Why Should Pensioners Pay For Their TV Licence, Now That The BBC Has Ditched Their Favourite Shows?
It will take more than stars like Helen Mirren and Sir Terry Wogan to persuade the elderly to pay for the BBC – they’re not likely to be swayed by celebrities
With its almost spooky gift for misjudging the public mood, the BBC is planning to draft in “silver celebrities” to front a campaign encouraging the over-75s to pay for their TV licences.
Stars such as Dame Helen Mirren and Sir Terry Wogan could be part of a push to recoup some of the £700 million annual bill for providing free licences to the elderly.
Will you tell them or shall I? Older viewers are the least likely to be swayed by celebrities.
Most of the over-75s – who vote Conservative – are fond of individual programmes like Countryfile and Great British Bake Off, but they do not care one jot for a BBC whose output has a distinctly Left-wing, metropolitan bias.
Photo: Getty
I think of those listeners to Radio 4’s Any Questions who tell me that they shout at the radio, or bugger their knees diving for the off switch, when, week after week, their views scarcely get a hearing for the baying of the Corbynite mob.
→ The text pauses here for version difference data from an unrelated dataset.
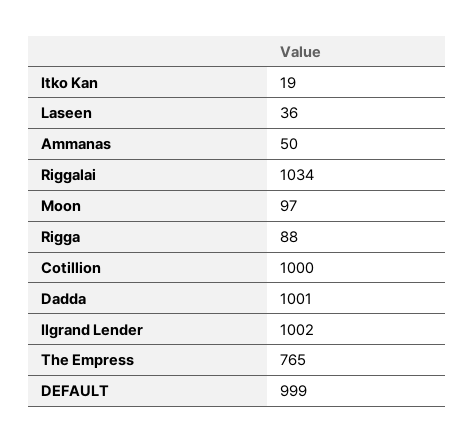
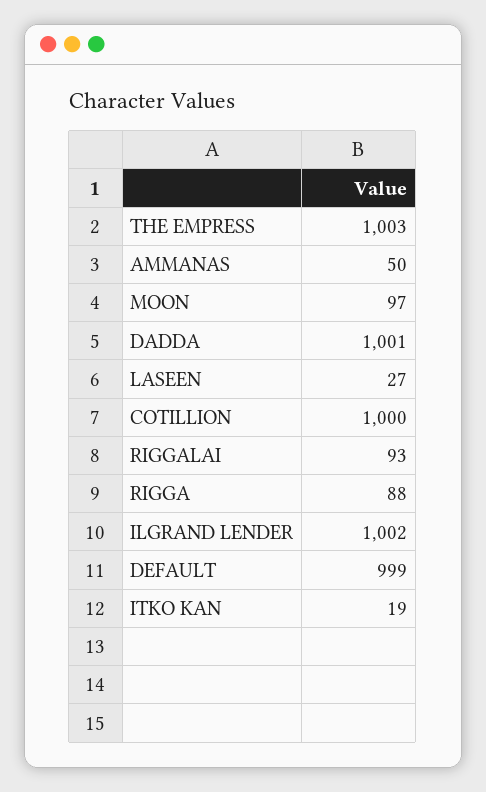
Laseen: 36 -> 27
Riggalai: 1034 -> 93
The Empress: 765 -> 1003

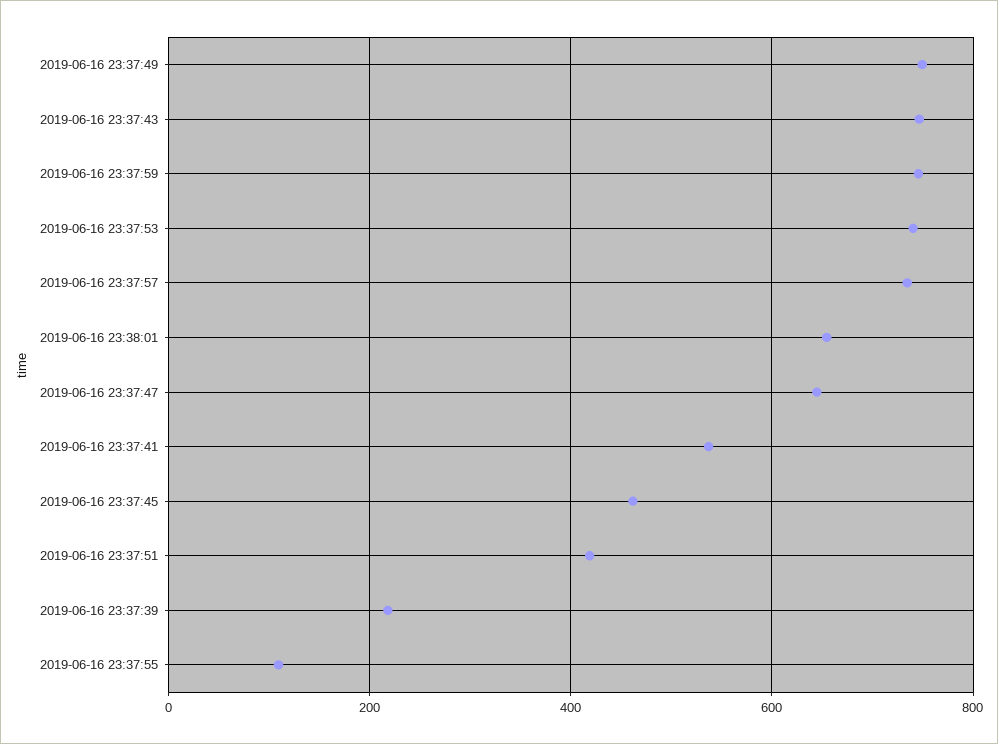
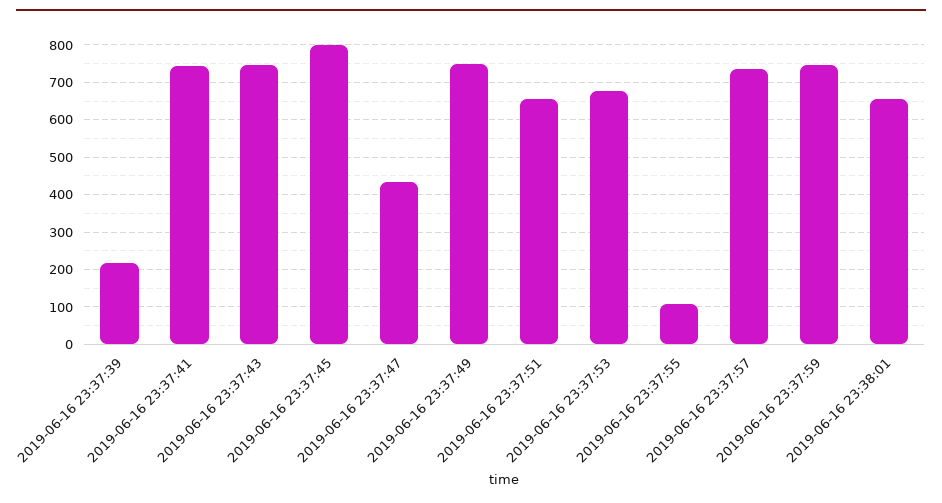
2019-06-16 23:37:53: 740 -> 680
2019-06-16 23:37:47: 640 -> 440
2019-06-16 23:37:41: 540 -> 740
2019-06-16 23:37:45: 460 -> 800
2019-06-16 23:37:51: 420 -> 660

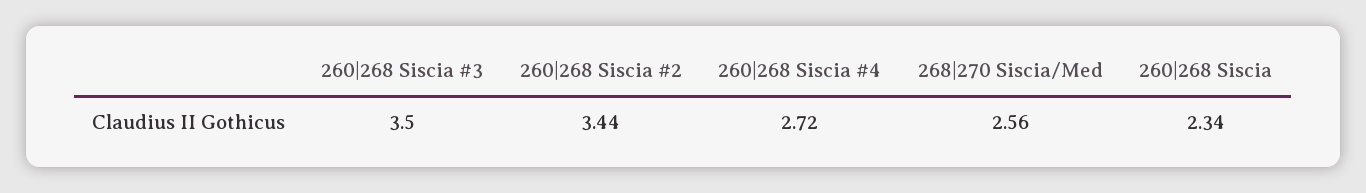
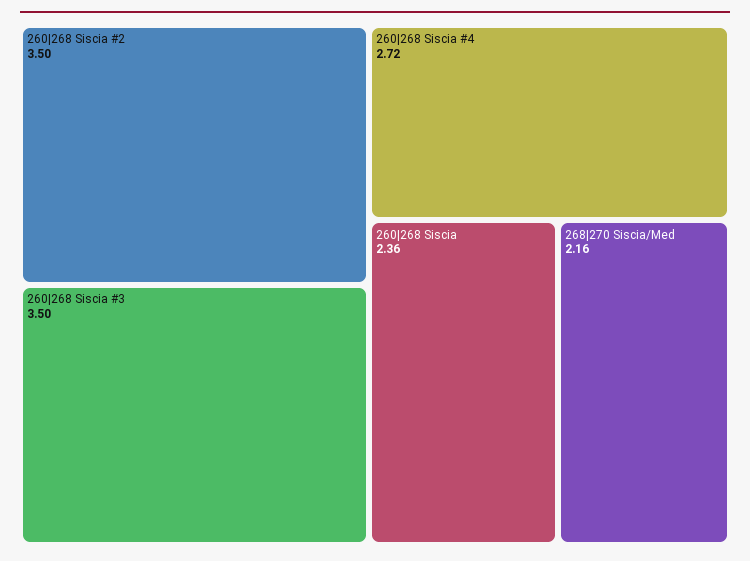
260|268 Siscia #2: 3.44 -> 3.5
268|270 Siscia/Med: 2.56 -> 2.16
260|268 Siscia: 2.34 -> 2.36

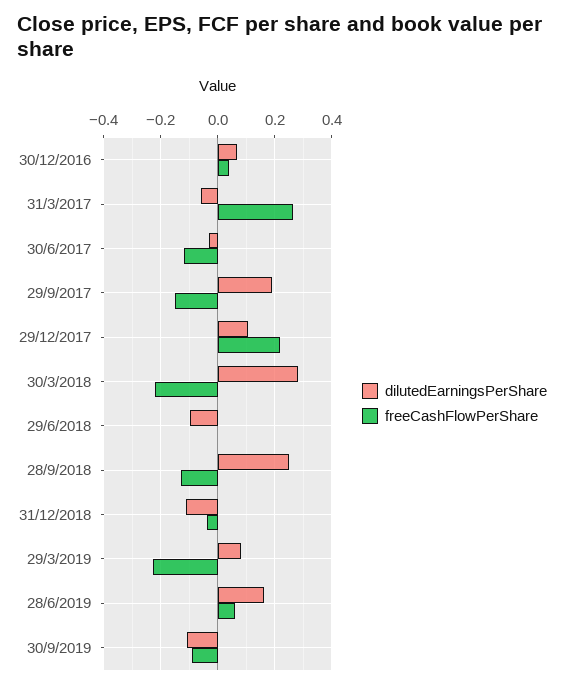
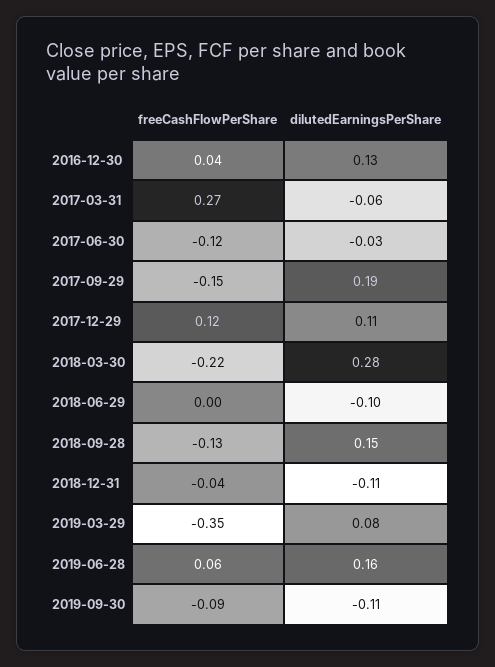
dilutedEarningsPerShare, 30/12/2016: 0.075 -> 0.13
freeCashFlowPerShare, 29/12/2017: 0.225 -> 0.12
dilutedEarningsPerShare, 28/9/2018: 0.25 -> 0.15
freeCashFlowPerShare, 29/3/2019: -0.225 -> -0.35

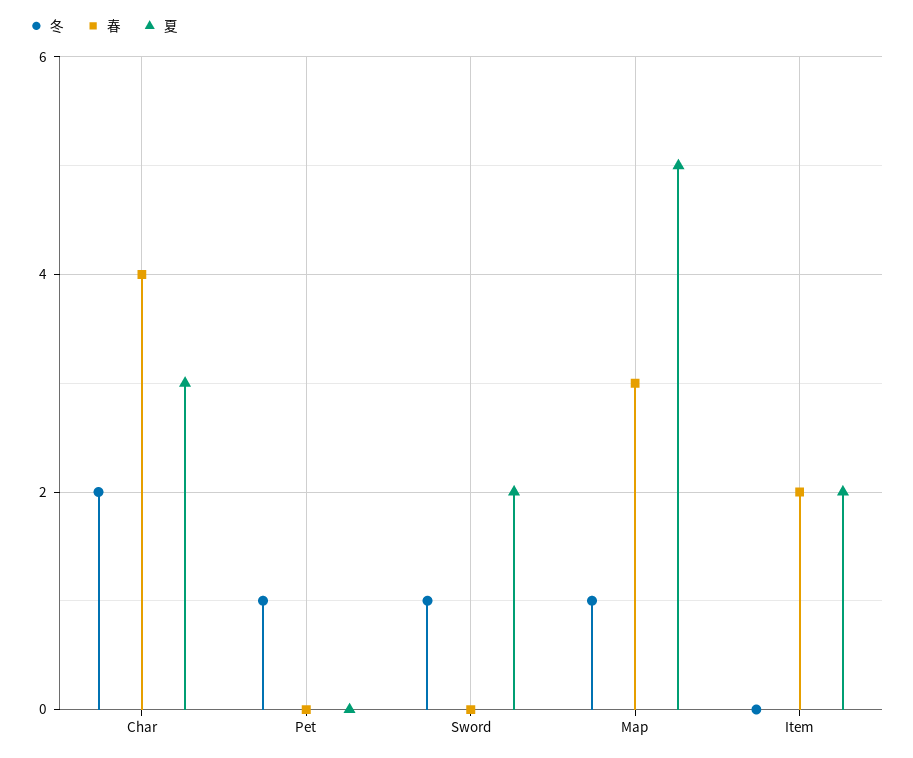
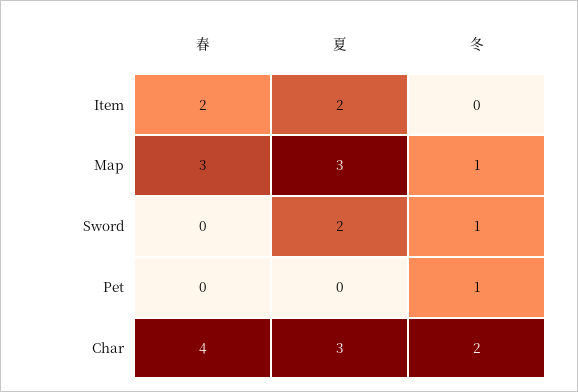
夏, Map: 5 -> 3

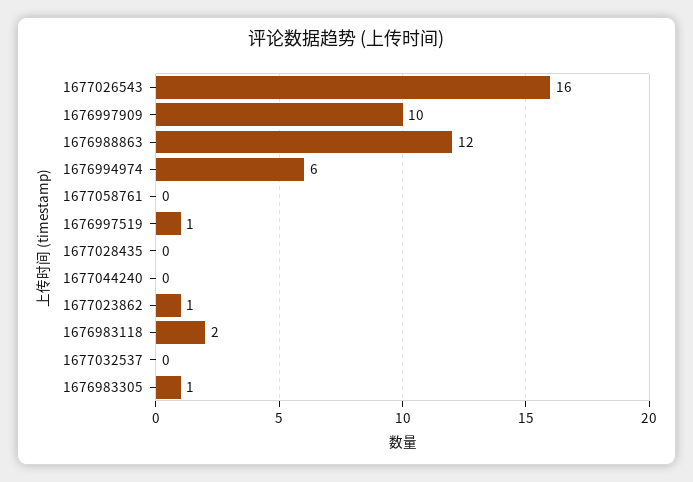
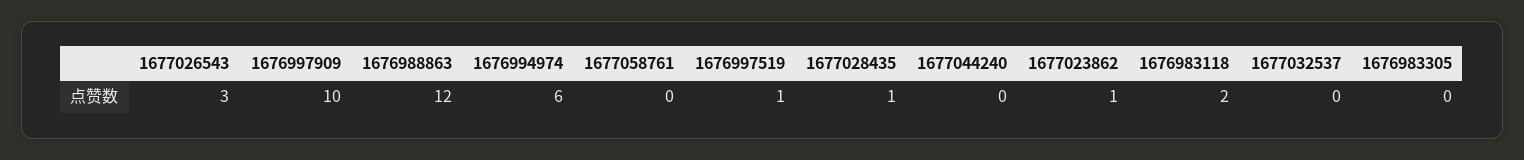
1677026543: 16 -> 3
1677028435: 0 -> 1
1676983305: 1 -> 0

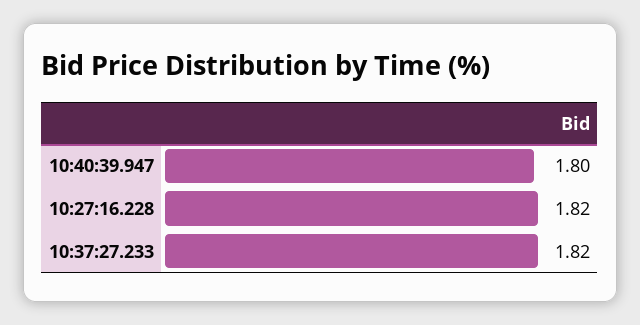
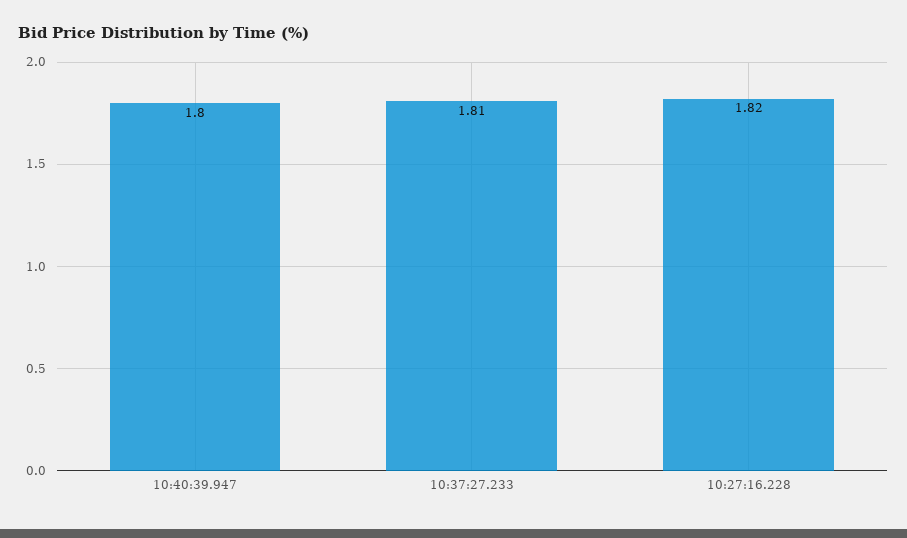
10:37:27.233: 1.82 -> 1.81

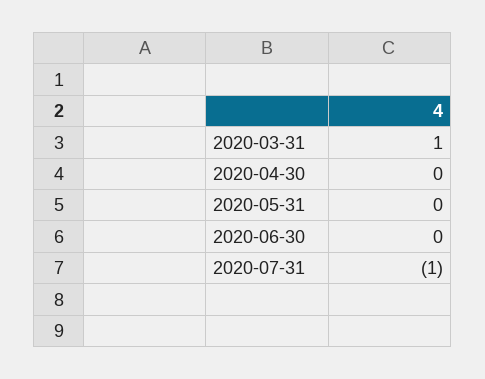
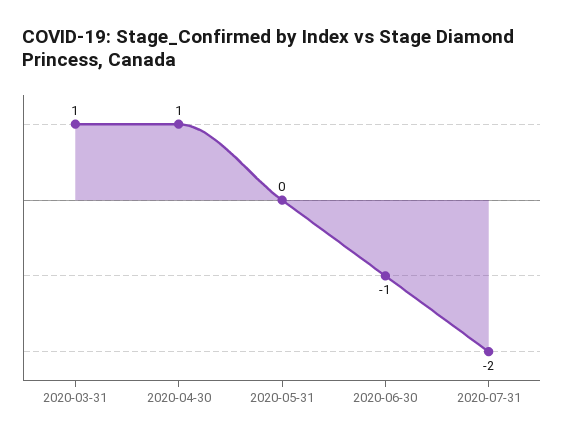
2020-04-30: 0 -> 1
2020-06-30: 0 -> -1
2020-07-31: -1 -> -2

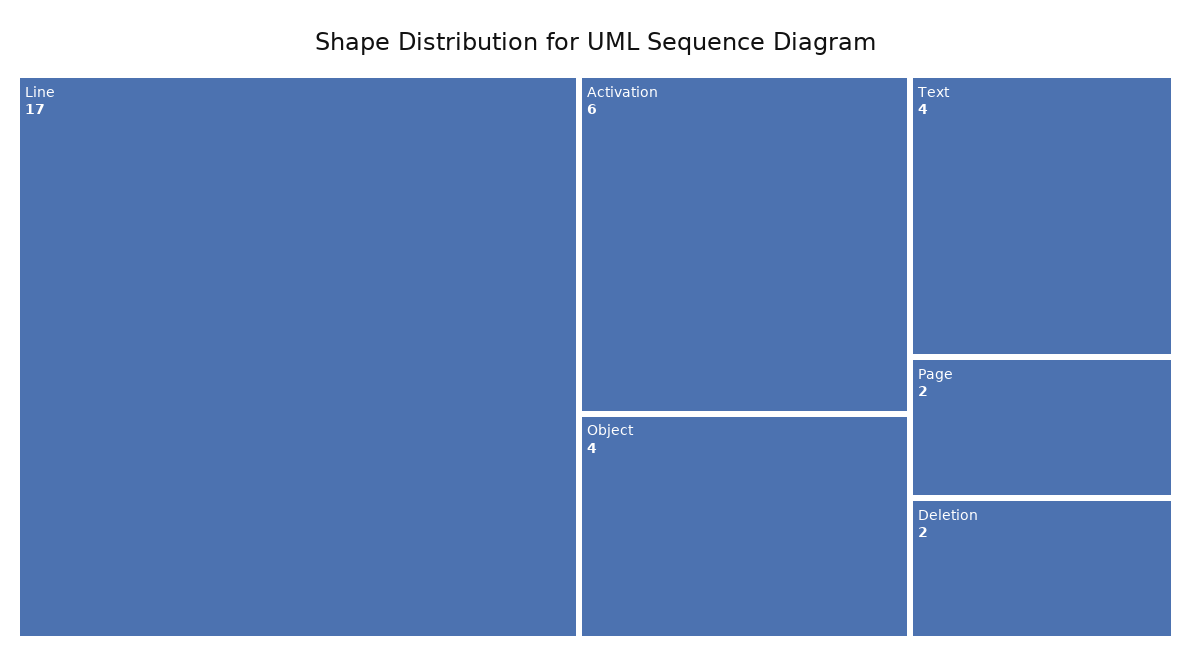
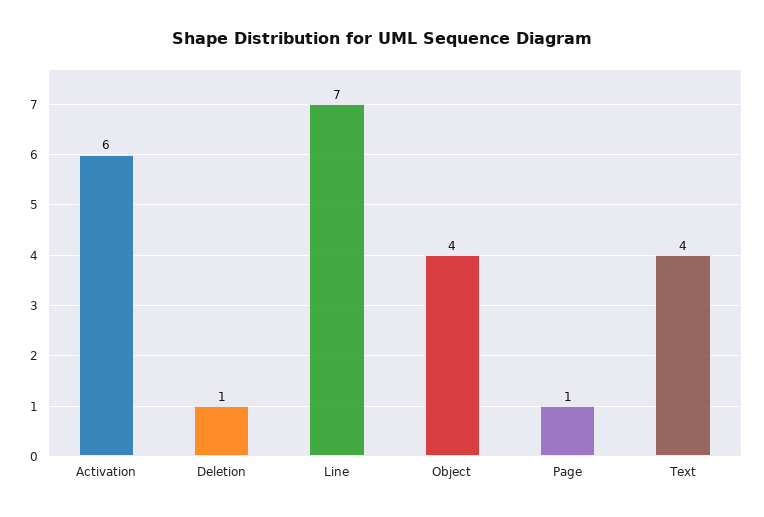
Line: 17 -> 7
Page: 2 -> 1
Deletion: 2 -> 1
The pollsters got the general election wrong because they failed to take sufficient account of the opinions of older voters. The same is true of the BBC with knobs on. You cannot treat the settled ideas of senior citizens with disdain then try to call on an affection for the BBC which you have killed off with your lazy, institutional assumption that any right-thinking person must be Left wing.
If the BBC is serious about getting older viewers onside, here are a few suggestions:
Buy back TV cricket coverage
Several elderly chaps of my acquaintance have never quite recovered since the Beeb lost cricket to Channel 4 in 1998. They would be as happy to fork out for a BBC licence to watch a Test match as they are unhappy paying for a subscription to Sky.
Stop disappearing female presenters when they enter the twilight zone of 55
John Humphrys is still presenting the Today programme, with incredible zest, at the age of 72; the great Sue MacGregor had to hang up her headphones at the age of 60.
As women live longer than men, why is their BBC shelf-life so much shorter?
Don’t waste your breath
Why should the over-75s give up their free licence to help out a BBC with a byzantine, bloated management structure and better pension pots than they’ve got?
Wealthy oldies might just forego their Winter Fuel Payment for a good cause, but subsidise the Beeb? No chance.